Thanks to all of you who gave your thoughts regarding the question of whether to tithe before or after taxes. First, it must be said at the outset that tithing itself is not optional. As Christians, we are called to give in this manner. Giving a tenth of our first-fruits to support the ministries of the church should be a no-brainer, but unfortunately this is a problem in most churches today.
The reason I advocate tithing before taxes is because that’s what your actual salary is. It’s the honest answer. Depending upon what the tax laws happen to be and how much money you make, you’ll get at least some of it back. The caution here is not to become overly legalistic about it. Some Christians live in different countries altogether with different situations.

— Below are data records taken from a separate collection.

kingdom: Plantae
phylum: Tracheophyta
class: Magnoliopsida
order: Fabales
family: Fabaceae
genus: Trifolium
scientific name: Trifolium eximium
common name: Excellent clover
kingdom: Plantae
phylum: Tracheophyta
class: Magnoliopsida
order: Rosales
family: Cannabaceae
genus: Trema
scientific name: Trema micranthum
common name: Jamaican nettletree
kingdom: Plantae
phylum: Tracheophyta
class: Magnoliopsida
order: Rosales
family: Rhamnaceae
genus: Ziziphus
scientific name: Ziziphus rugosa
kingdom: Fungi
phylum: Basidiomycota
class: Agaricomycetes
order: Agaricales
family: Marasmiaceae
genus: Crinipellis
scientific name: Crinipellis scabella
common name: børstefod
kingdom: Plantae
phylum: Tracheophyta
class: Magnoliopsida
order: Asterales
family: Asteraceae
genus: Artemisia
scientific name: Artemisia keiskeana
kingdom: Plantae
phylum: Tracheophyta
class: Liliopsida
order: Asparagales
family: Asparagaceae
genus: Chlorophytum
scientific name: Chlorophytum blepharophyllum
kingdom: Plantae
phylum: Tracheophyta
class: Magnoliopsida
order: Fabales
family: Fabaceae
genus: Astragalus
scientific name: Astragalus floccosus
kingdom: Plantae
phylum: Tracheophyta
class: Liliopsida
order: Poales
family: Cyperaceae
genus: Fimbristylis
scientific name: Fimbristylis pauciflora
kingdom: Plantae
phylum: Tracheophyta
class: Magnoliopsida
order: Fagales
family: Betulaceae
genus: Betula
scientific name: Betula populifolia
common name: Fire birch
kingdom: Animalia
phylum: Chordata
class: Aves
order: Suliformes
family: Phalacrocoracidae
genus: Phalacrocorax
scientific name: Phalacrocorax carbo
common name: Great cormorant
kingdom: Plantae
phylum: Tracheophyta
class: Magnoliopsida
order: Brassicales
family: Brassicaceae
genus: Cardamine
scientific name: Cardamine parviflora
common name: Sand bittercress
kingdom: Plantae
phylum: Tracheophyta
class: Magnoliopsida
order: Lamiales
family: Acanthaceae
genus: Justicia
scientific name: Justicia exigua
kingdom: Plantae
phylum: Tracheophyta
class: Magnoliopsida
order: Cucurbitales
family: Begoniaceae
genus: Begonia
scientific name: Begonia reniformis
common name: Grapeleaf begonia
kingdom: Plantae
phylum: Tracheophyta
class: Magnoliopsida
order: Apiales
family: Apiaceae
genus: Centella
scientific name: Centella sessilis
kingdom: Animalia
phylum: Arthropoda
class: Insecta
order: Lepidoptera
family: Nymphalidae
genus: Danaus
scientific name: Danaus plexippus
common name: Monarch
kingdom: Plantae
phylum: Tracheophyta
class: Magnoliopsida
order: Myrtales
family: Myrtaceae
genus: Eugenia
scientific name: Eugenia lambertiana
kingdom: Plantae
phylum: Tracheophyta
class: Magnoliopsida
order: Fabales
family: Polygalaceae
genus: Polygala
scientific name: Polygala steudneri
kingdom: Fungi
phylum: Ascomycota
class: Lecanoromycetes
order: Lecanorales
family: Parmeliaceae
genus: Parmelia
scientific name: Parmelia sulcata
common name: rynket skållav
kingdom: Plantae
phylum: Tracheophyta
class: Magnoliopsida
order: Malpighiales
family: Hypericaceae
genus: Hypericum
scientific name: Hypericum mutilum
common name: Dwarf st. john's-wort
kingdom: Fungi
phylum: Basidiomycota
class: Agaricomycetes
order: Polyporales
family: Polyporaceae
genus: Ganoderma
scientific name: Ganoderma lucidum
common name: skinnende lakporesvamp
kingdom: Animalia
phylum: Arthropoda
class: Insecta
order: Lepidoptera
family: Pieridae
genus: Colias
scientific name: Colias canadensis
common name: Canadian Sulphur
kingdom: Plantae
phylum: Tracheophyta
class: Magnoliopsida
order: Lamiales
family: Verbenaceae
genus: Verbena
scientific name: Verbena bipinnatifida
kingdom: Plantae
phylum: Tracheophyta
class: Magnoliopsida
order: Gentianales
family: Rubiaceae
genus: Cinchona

Another important point to remember is that everything we have ultimately belongs to God. We may possess a certain amount of material wealth to one degree or another, but we have anything at all because of God’s hand of providence. God doesn’t need our wealth, but His appointed ministers here on earth certainly do. They, in turn, feed the whole church.
I found two very good articles about this subject from two different perspectives. The first article is by D.A. Carson who advocates what can be described as a minimalist position on tithing. From the other perspective, I found an article by A.W. Pink on this topic. I tend to endorse Pink’s position on the issue and he sums it up nicely when he wrote the following:
Only God has the right to say how much of our income shall be set aside and set apart unto Him. And He has so said clearly, repeatedly, in the Old Testament Scriptures, and there is nothing in the New Testament that introduces any change or that sets aside the teaching of the Old Testament on this important subject.
Many people who take the minimalist position use Matt. 23:23 as their text. Yet in this passage, Christ is not setting aside the mandate to tithe. He is rebuking the Pharisees for their hypocrisy and the manner by which they tithe. The Pharisees are under attack here because they’re doing so for the wrong reasons. Carson also says something which is worth considering:
A strictly legal perspective on giving soon runs into a plethora of complicated debates. Is this 10 percent of gross income or of net? How does this play out in a country where a progressive income-tax system rises to 90 percent of in come? If we choose to tithe from our net income, are we talking “take-home pay” only, or does it include what is withheld for medical insurance and retirement benefits?
I think there’s a balance here. We shouldn’t resort to legalism here and at the same time we shouldn’t endorse antinomianism either. I look forward to reading your comments in response.